Whether or not one agrees with their conclusions, the authors are far from "naive," as Stanley Zarowin describes the book’s overall tone and its sentiments in support of Jewish-Palestinian reconciliation. Instead, the authors took seriously the Quaker call to work for both peace and justice, rather than resigning themselves to the idea that this is an impossible goal. If the book appears "uneven" in its discussion of the horrors committed by both Israelis and Palestinians, this simply reflects the reality on the ground: While all parties have engaged in unacceptable brutality, an occupying power (in this case, Israel) is clearly in the dominant position and able to engage not only in acts of state-sanctioned aggression, but also of structural violence. This is not a situation of parity between two equal parties.

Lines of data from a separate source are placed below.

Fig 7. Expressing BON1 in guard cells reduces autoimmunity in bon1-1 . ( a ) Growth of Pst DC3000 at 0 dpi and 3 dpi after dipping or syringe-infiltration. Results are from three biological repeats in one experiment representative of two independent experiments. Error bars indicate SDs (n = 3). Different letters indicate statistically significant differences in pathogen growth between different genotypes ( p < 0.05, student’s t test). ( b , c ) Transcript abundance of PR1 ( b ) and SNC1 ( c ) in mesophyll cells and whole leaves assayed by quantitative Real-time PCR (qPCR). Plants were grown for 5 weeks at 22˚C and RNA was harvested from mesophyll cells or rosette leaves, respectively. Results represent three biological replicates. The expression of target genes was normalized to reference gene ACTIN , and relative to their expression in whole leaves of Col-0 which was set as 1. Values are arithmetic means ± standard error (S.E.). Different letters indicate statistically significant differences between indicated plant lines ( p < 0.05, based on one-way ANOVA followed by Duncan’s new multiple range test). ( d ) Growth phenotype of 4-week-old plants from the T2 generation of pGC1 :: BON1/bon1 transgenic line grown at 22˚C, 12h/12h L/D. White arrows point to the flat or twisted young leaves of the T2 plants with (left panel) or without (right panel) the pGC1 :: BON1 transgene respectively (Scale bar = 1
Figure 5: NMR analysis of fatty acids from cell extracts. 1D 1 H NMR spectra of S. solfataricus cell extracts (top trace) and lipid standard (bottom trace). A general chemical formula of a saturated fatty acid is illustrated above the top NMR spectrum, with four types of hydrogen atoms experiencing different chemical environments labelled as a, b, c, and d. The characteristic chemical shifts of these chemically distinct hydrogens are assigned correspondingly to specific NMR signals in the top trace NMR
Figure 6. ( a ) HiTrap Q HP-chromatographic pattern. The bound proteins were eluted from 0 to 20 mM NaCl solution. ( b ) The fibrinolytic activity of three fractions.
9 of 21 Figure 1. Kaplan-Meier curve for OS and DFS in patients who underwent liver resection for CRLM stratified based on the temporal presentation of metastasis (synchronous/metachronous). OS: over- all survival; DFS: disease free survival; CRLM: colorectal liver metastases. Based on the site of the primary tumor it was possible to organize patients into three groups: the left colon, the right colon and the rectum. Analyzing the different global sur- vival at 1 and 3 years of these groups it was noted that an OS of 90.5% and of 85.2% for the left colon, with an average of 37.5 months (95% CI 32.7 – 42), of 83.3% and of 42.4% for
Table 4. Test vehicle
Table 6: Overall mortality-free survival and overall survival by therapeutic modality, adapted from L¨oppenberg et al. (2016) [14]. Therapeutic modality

There are several factual errors in the review, but rather than enumerating these, I am compelled to address one set in particular, because they involve an appendix I wrote, which Stanley Zarowin praised as "balanced and accurate." While I hate to seem churlish when being given a compliment, his description of my historical discussion (and, implicitly, the Palestine-Israel Timeline for which I also bear primary responsibility) unfortunately makes several implications that are quite different than what I actually wrote. For instance, there was not widespread agreement in the world community about the creation of the state of Israel in its 1947 form; in fact there was great controversy between that model and a second approach that would have led to a single federal state with significant autonomy in Jewish and Christian/Muslim areas. It was only after the United States put significant pressure on a number of countries that United Nations Resolution 181 (the partition resolution) passed.

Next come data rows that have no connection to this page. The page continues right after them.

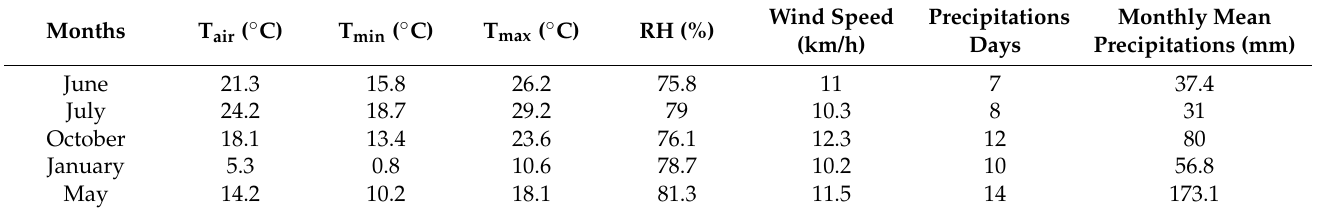
Table 1. Environmental conditions during the experimental period between June 2018 and May 2019. Meteorological data recorded with an automatic weather station: monthly mean air temperature (T air ); maximum (T max ) and minimum (T min ) monthly air temperatures; monthly mean relative humidity (RH); wind speed, number of rain days and monthly mean precipitations (mm).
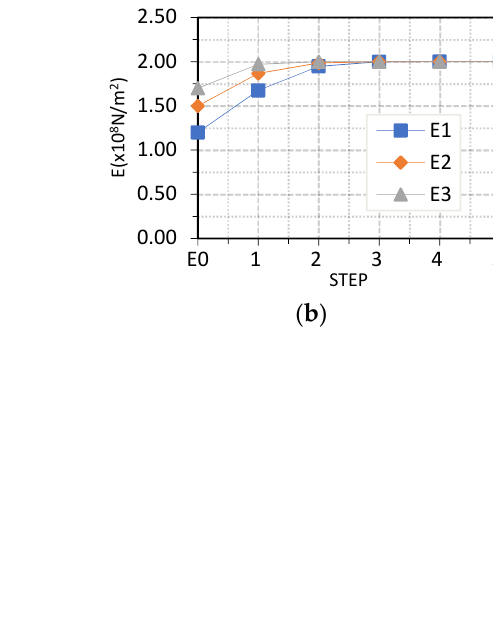
9 of 15 Table 4. Iteration results with different initial values. Set No.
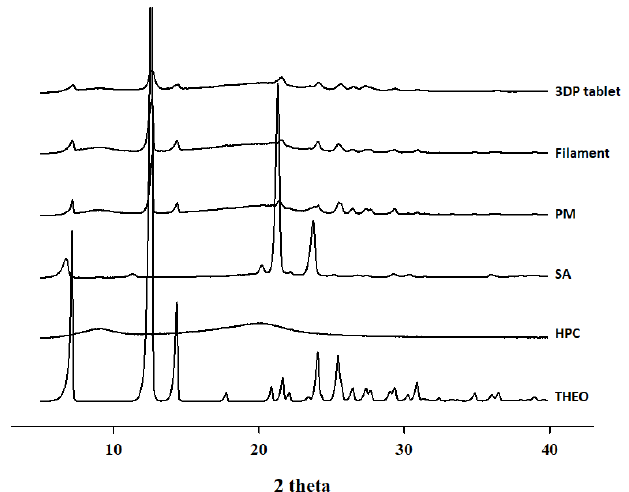
Figure 4. PXRD curves of 3DP tablet, THEO-HPC filament, PM, SA, HPC, and free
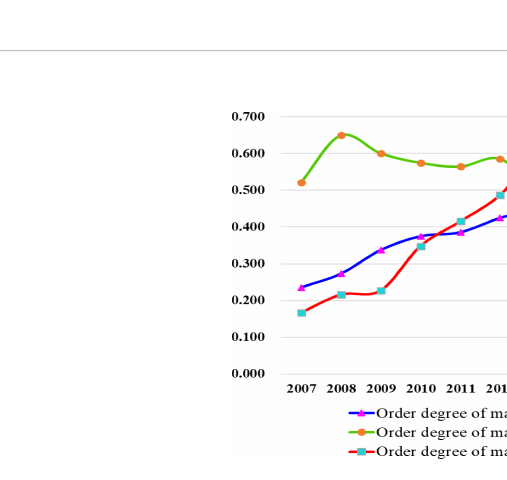
FIGURE 3 Order degree of subsystems of marine composite system in Shandong Province from 2007 to 2019.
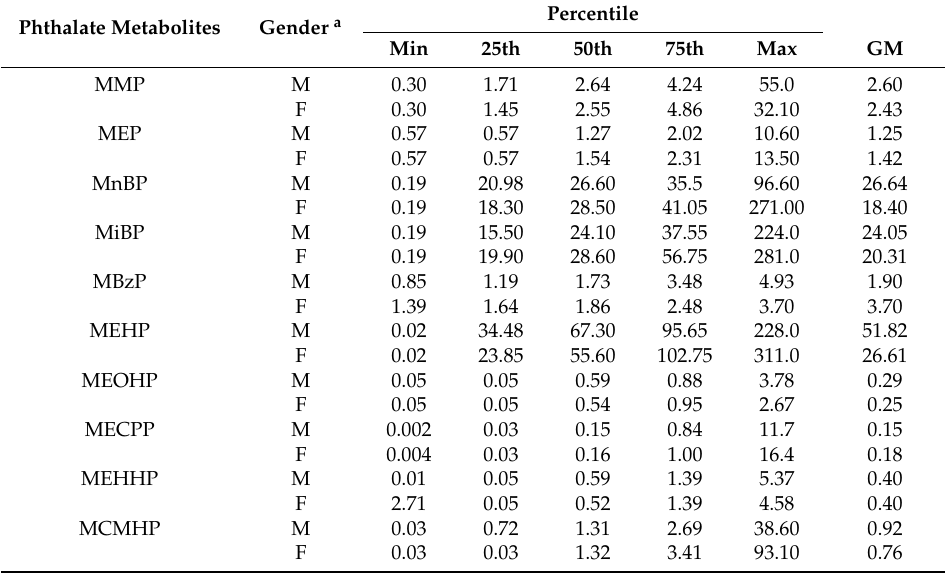
Table 3. The concentrations of phthalate metabolites in meconium of newborns ( n = 251, ng / g). Percentile Phthalate Metabolites Gender a Min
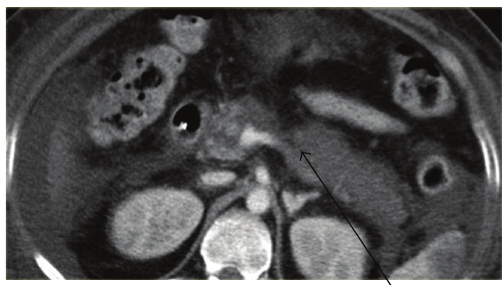
Figure 1: Representative CT scan of severe acute pancreatitis. CT scan with oral and intravenous contrast: > 50% of the pancreas does not enhance consistent with necrotizing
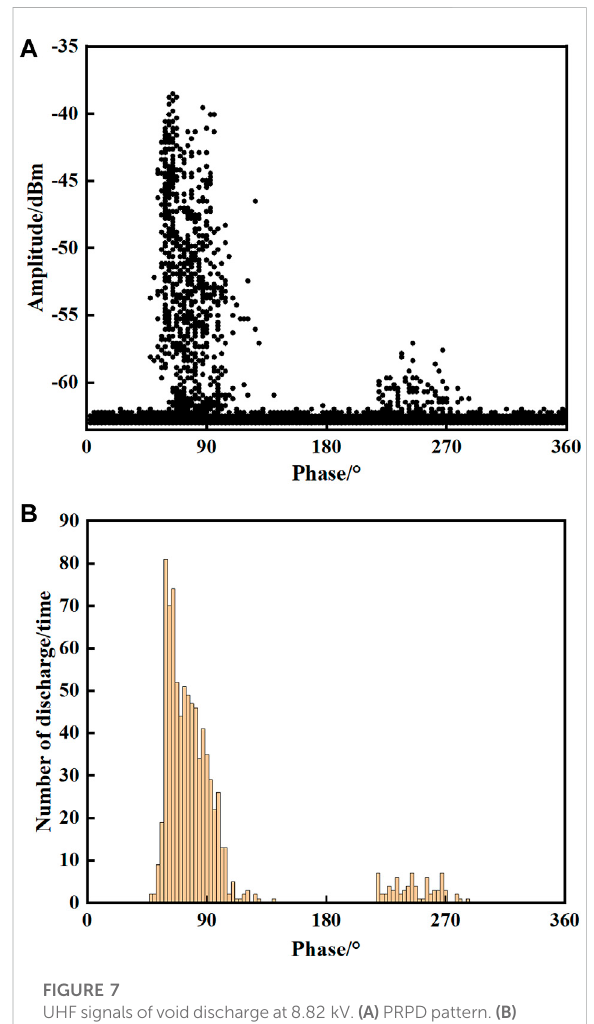
FIGURE 7 UHFsignalsofvoiddischargeat8.82 kV. (A) PRPDpattern. (B) φ − n.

Second, at no point do I write, nor do I believe, that "an overwhelming force of Palestinians and their Arab allies, ignoring the opinion of the world community, instantly launched a military attack designed to throw the Jews into the sea," as Stanley Zarowin suggests. While it is true that when Israel declared itself a state, the surrounding Arab countries attacked it, the claim of overwhelming force on the part of these Arab armies has been thoroughly critiqued and discredited by numerous Israeli historians. Furthermore, this assault did not occur in a vacuum. Instead, there was significant turmoil in the region between the U.S. partition vote on November 29, 1947, and the Israeli declaration of statehood on May 14, 1948. In particular, during this period, well-organized and well-equipped Zionist military forces systematically extended their control beyond the areas specified by UN Resolution 181 to include additional parts of Palestine that they judged essential to the success of the still-to-be-declared State of Israel. One aspect of this was Plan Dalet, which was intended, among other goals, to reduce Palestinian presence through depopulation and destruction of Arab towns and villages in the areas granted to Israel by the United Nations. As a result of this civil fighting, before May 14, 1948, numerous Palestinian villages and towns were destroyed or taken over by Zionist forces, leading to what Chaim Weizmann referred to as "a miraculous clearing of the land." The occupants of these communities are among the people who remain refugees today.
I would urge readers of Friends Journal to look at the book itself and its extensive appendices and bibliography, rather than relying on comments of an individual who appears more interested in describing his own view than in discussing the contents of the book he is supposedly reviewing.